The Series Can Move Beyond Shepard
We spent three games role-playing as Commander Shepard. Her (or his) legacy is strong, as we shared the highs and lows of being a hero. The series has been so ingrained in Commander Shepard’s plight that it’s time to make it about something else. To try and create a main character that measures up to her will be near impossible, so I’m glad Mass Effect Andromeda is going with younger and more inexperienced leads in the Ryder twins. I hope BioWare capitalizes on the familial relationships as well. Why haven’t we heard much about their mother? As we know, their father is part of the Andromeda initiative, and is integral for preparing our Ryder for taking on the Pathfinder role. We never heard much about Shepard outside of the people around her and the situation at hand. The family focus could add a different layer and intensity to Andromeda’s adventure.
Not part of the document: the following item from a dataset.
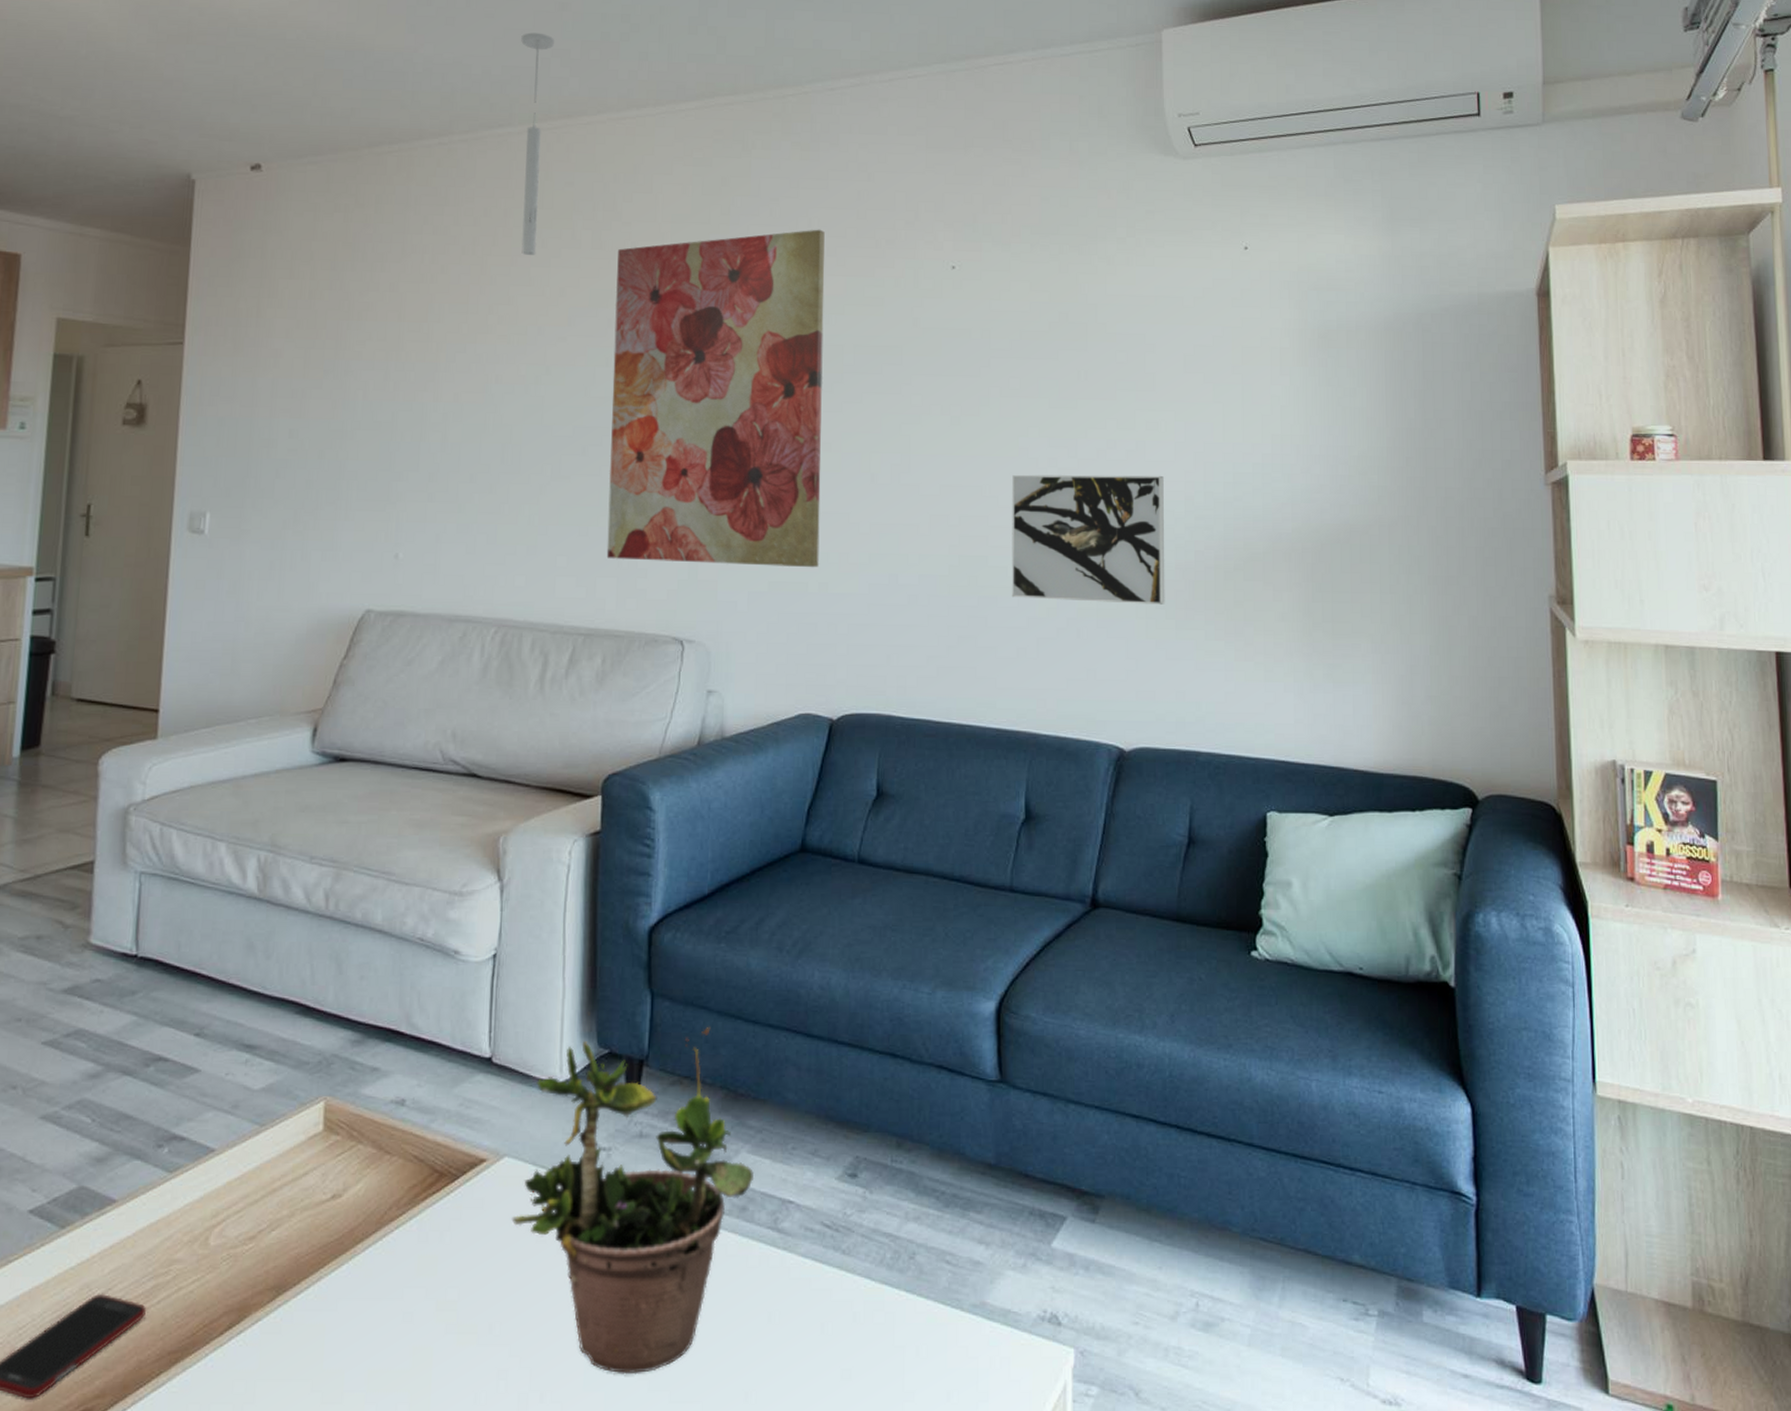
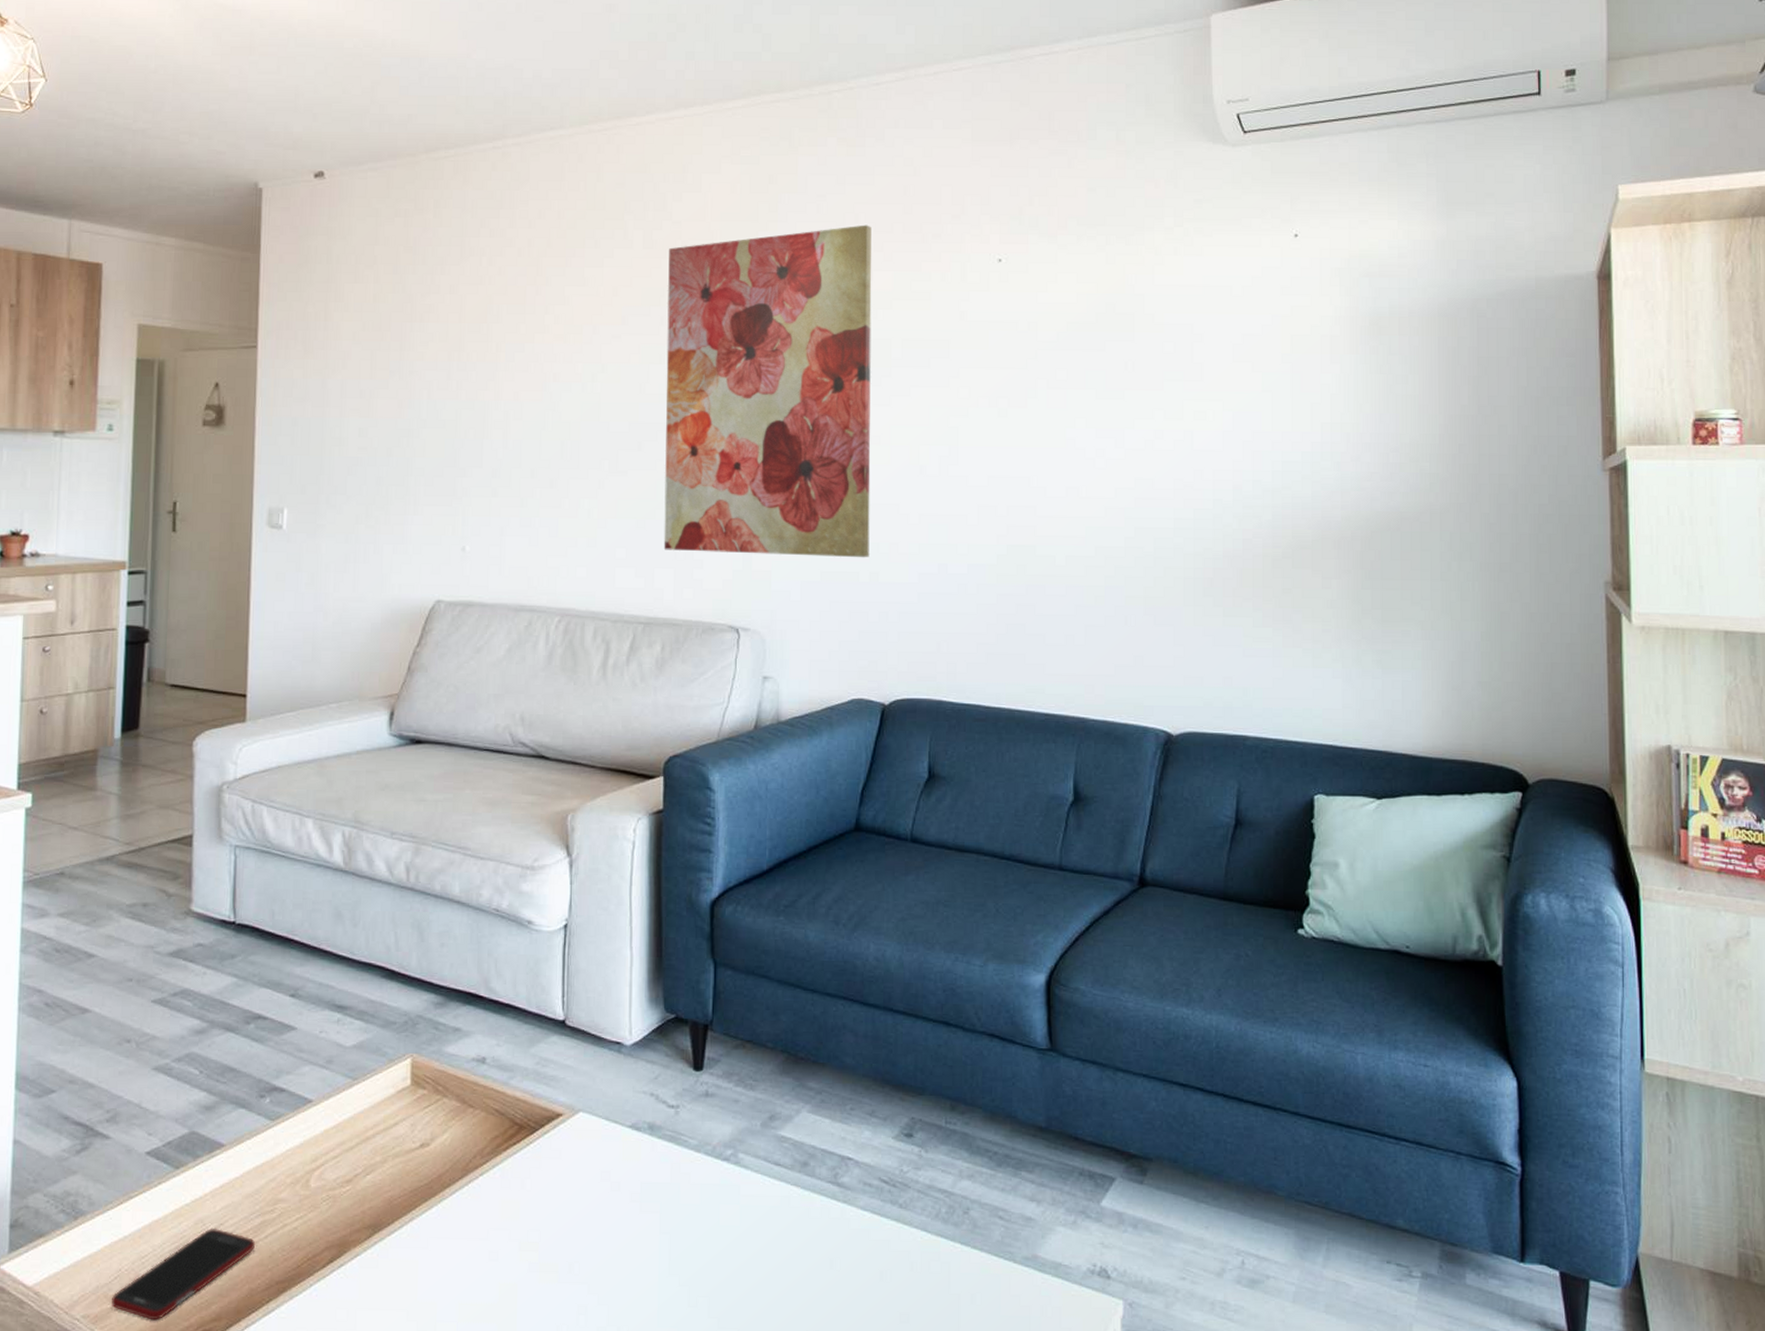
potted plant: present [511,1011,753,1375] -> none [587,979,814,1313]
ceiling light: present [521,32,554,255] -> none [570,35,602,256]
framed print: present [1011,474,1165,605] -> none [1059,464,1213,592]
The New Characters Can Hold A Candle To Fan Favorites
BioWare’s strength is its characters, but now it needs to focus on creating intriguing personalities that don’t feel too close to past favorites, and they must be just as strong at that. Garrus or Liara 2.0 just isn’t going to cut it. While BioWare has opened up some doors by focusing on a younger cast, they need to have different dilemmas and bring unique perspectives. A cast can make or break a game, and this is one area where fans have the highest expectations. While BioWare hasn’t revealed too much about the ensemble, outside of some key traits to Peebee and Liam, I’m interested in meeting the new cast and learning what the dangers of Andromeda brings out in them. I just want characters that leave me with the fond memories like those I have about the trilogy. And let’s hope the party banter measures up as well.
The Shooting Mechanics Have Improved
The third-person shooting has been the series’ biggest criticism, but it has improved along the way. Mass Effect just always seemed a step behind in this department. Not to mention shooters have only gotten more refined and better since the trilogy. BioWare says it learned a lot from Mass Effect 3's multiplayer in this area, so I hope it can capture the intensity of those battles. Also, throw in smoother and more sophisticated gunplay than in past games. The encounters never felt like they had much variety or strategy (beyond taking cover). I play Mass Effect for its RPG elements and storytelling, but that doesn’t mean I have to just go through the motions of battle.
Andromeda Can Stand On Its Own
Andromeda hasn’t been billed as a trilogy or an evolving narrative across games. BioWare has said it wanted to make a self-contained story with this entry, and it needs to do just that. Players must walk away satisfied and feel like the game provided a worthwhile conclusion to their journey, especially to wash away the bad feelings often associated with the Mass Effect 3’s ending. More importantly, the game can’t feel too much like what we’ve seen before. This is a new start for the series; this game needs to show Mass Effect can and should live beyond the trilogy. It can’t just rely on what’s worked in the past. Games have evolved since then, and while I want Andromeda to contain all the things we love about the series, I also want it to take it in new and interesting directions.